ESR and CRP were elevated at 72 and 11.7. Blood count was unremarkable and metabolic panel was notable for hypokalemia to 3.1.
Diagnostic imaging included:
Ultrasound of neck showed wall thickening of the left common carotid artery with possible involvement of the left internal carotid artery.
The ECHO was notable for a bicuspid aortic valve, as well as a mildly dilated left ventricle with mildly decreased left ventricular function.
MRI/MRA revealed large vessel vasculitis involving left external carotid artery, left renal artery, superior mesenteric artery, and left subclavian artery.
With the combination of hypertension, a dilated left ventricle, and multiple areas of vasculitis, the diagnosis of Takayasu arteritis was made. The neck mass was likely secondary to vasculitis involving the left carotid artery. Given the physical exam findings, elevated inflammatory markers, multiple cardiac findings, and hypertension, cardiology was consulted, and the patient was admitted.
In the ED, nifedipine was given once for hypertension, and her blood pressure responded appropriately. The patient also had a 4/5 a headache that was treated with Tylenol and Motrin, and it improved. Nephrology was consulted. The specialist recommended a renal ultrasound and other labs as well as starting amlodipine 5 mg daily. The patient was admitted to the hospital for further management.
The patient was started on nifedipine (calcium channel blocker, anti-hypertensive) for her hypertension and then ultimately discharged on carvedilol. Furthermore, for coagulation prophylaxis, she was started on low-dose aspirin due to arteritis involving the left common carotid and vertebral artery.
Rheumatology was also consulted and recommended to start low-dose steroids and mycophenolic acid to help decrease the amount of arterial inflammation.
Nephrology was also consulted in conjunction with cardiology for blood pressure management. In addition to starting anti-hypertensive medications, she was placed on daily fluid restriction.

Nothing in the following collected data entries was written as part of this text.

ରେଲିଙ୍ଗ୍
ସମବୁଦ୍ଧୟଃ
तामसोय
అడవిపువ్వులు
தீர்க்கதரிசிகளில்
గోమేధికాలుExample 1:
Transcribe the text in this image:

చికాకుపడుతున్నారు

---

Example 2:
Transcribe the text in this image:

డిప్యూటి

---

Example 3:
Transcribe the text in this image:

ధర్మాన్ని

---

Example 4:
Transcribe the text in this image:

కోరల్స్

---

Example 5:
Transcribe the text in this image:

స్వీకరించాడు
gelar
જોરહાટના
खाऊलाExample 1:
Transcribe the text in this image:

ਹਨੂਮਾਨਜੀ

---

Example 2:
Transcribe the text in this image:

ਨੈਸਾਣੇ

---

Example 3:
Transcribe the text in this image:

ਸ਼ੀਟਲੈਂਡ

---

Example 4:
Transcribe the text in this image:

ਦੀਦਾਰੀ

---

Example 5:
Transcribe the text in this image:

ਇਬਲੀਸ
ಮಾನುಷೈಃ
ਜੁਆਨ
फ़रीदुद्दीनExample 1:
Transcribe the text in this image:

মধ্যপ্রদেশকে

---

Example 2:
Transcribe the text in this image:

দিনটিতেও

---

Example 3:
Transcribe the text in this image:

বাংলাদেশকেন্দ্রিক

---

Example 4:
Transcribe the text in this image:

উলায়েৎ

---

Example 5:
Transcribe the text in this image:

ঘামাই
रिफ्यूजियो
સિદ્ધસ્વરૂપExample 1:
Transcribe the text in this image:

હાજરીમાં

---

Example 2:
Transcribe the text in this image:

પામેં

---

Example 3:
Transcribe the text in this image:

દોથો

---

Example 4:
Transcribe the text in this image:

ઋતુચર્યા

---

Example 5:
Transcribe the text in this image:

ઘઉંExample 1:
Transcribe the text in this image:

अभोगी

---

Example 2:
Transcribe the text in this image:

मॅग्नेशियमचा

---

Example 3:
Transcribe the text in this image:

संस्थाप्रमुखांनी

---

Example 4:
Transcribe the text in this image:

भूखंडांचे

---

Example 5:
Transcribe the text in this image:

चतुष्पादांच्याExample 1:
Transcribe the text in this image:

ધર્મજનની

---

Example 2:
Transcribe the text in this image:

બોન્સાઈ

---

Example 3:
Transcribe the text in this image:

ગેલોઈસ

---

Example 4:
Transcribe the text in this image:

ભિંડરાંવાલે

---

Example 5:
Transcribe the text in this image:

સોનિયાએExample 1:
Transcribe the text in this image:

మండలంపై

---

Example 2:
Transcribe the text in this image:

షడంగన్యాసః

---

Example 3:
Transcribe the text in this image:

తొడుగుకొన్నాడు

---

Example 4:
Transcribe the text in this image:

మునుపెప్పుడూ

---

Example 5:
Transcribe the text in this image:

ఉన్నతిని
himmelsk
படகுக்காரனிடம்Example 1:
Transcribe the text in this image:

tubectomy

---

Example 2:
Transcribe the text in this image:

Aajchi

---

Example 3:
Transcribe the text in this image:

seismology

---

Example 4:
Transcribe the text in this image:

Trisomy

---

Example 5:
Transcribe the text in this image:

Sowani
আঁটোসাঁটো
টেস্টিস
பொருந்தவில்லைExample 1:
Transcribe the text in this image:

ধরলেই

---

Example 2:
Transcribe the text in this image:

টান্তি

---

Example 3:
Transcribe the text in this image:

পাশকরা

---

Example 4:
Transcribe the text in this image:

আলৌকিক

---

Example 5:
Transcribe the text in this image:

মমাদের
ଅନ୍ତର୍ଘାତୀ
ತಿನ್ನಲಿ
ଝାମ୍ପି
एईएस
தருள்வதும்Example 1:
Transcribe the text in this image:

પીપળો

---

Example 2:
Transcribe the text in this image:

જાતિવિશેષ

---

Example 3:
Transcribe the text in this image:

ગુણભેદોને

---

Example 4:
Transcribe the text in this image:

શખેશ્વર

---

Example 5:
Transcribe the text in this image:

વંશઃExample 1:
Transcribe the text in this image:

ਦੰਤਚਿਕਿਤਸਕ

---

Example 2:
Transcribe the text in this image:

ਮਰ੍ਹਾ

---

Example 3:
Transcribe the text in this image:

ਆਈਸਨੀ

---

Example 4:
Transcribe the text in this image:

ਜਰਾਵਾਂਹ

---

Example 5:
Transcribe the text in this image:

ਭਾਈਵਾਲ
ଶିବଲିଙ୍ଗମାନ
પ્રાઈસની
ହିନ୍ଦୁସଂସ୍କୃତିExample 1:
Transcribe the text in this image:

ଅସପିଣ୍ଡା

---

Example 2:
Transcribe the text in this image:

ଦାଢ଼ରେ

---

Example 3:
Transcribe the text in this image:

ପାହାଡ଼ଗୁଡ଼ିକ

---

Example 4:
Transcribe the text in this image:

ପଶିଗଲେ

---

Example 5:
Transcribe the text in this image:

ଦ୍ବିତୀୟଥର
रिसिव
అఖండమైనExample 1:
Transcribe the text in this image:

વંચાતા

Takayasu arteritis is a condition in which pathogenesis is poorly understood. It is believed that pathological infiltration of inflammatory cells in the aorta and its different luminal layers and branches are the underlying mechanisms for this disease. This inflammatory process eventually leads to dilation, occlusion, or stenosis of the affected vessel, which can all present in a variety of clinical manifestations.
Takayasu arteritis is a chronic disease with many episodes of exacerbations and remissions of the inflammatory processes. Adult women are primarily affected as they represent 80% to 90% of cases. This disease onset is between 10 to 40 years old, and the diagnosis of Takayasu arteritis tends to be delayed due to the sub-acute onset of symptoms in this disease. This can sometimes lead to worsening progression of disease in this asymptomatic period.

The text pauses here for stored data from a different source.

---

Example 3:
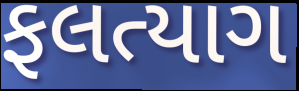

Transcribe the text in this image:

ફલત્યાગ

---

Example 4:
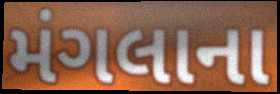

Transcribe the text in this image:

મંગલાના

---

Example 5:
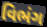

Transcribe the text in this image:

વિભંગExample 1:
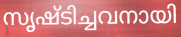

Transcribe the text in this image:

സൃഷ്ടിച്ചവനായി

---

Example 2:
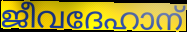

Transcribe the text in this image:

ജീവദേഹാന്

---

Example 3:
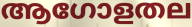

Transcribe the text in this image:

ആഗോളതല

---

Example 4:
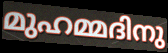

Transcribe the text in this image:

മുഹമ്മദിനു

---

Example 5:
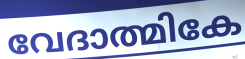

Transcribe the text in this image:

വേദാത്മികേ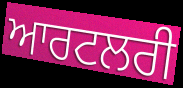
ਆਰਟਲਰੀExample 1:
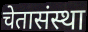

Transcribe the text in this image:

चेतासंस्था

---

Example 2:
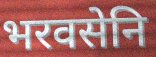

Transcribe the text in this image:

भरवसेनि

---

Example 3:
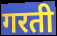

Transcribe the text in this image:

गरती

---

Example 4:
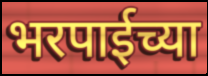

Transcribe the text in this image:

भरपाईच्या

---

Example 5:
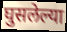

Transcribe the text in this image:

घुसलेल्याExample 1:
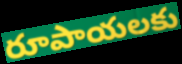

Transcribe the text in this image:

రూపాయలకు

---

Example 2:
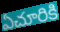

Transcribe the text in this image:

ఏచూరికి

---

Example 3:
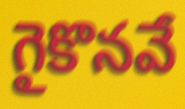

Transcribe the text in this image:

గైకొనవే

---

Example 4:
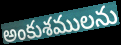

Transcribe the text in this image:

అంకుశములను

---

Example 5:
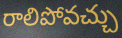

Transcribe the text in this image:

రాలిపోవచ్చుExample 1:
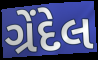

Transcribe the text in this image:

ગ્રેંદેલ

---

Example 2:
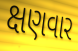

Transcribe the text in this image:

ક્ષણવાર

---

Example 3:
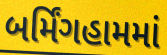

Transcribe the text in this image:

બર્મિંગહામમાં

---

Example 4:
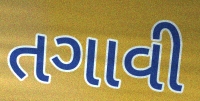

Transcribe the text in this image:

તગાવી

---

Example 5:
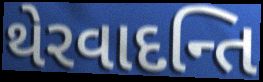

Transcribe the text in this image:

થેરવાદન્તિ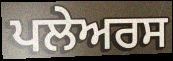
ਪਲੇਅਰਸ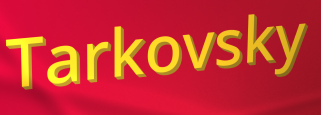
Tarkovsky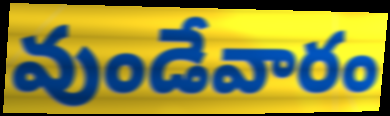
వుండేవారం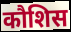
कौशिस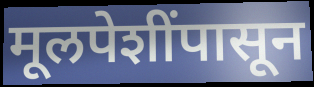
मूलपेशींपासूनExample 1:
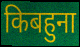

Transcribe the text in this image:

किबहुना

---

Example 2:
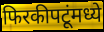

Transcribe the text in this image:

फिरकीपटूंमध्ये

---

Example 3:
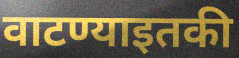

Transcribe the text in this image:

वाटण्याइतकी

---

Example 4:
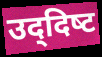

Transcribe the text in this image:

उद्‌दिष्‍ट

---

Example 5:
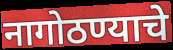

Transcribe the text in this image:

नागोठण्याचे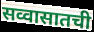
सव्वासातची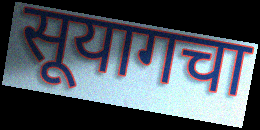
सूयागचा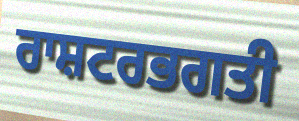
ਰਾਸ਼ਟਰਭਗਤੀ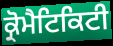
ਕ੍ਰੋਮੈਟਿਕਿਟੀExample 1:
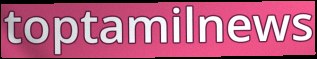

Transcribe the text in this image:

toptamilnews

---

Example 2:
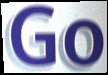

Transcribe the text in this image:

Go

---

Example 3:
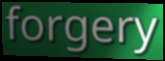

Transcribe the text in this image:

forgery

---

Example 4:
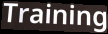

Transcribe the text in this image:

Training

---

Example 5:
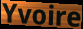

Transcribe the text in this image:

Yvoire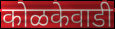
कोळकेवाडीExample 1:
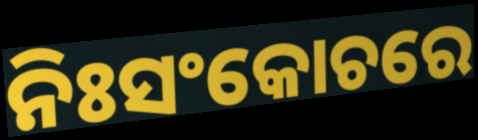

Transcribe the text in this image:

ନିଃସଂକୋଚରେ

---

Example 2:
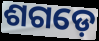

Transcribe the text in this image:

ଶଗଡ଼େ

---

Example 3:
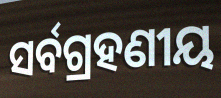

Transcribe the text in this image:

ସର୍ବଗ୍ରହଣୀୟ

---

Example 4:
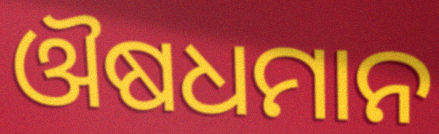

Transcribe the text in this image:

ଔଷଧମାନ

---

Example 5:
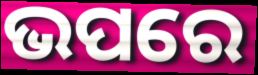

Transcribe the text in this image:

ଭପରେ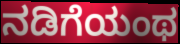
ನಡಿಗೆಯಂಥ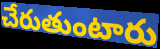
చేరుతుంటారు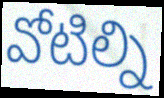
వోటిల్నిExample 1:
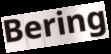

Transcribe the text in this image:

Bering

Since the pathophysiology can affect the vessels in different ways, patients can present with a wide array of clinical symptoms. Non-specific findings such as fever, fatigue, and malaise can be the only symptoms present early in the course of this disease. Other common signs and symptoms include weak peripheral pulses, hypertension, limb claudication, gastrointestinal (GI) symptoms, and murmurs.
Histology shows infiltration of predominantly lymphocytes, histiocytes, macrophages, and plasma cells in the media of the aorta and its branches. Progressive damage and destruction of the lamina and media can lead to aneurysmal dilation or dense scarring.
The mainstay of treatment for this condition is steroids. Steroids suppress the progression of the disease and can sometimes reverse early complications. Surgery is an option for patients with aneurysms or severe stenosis. The patient can eventually be weaned off of steroids with symptom and inflammatory marker improvement.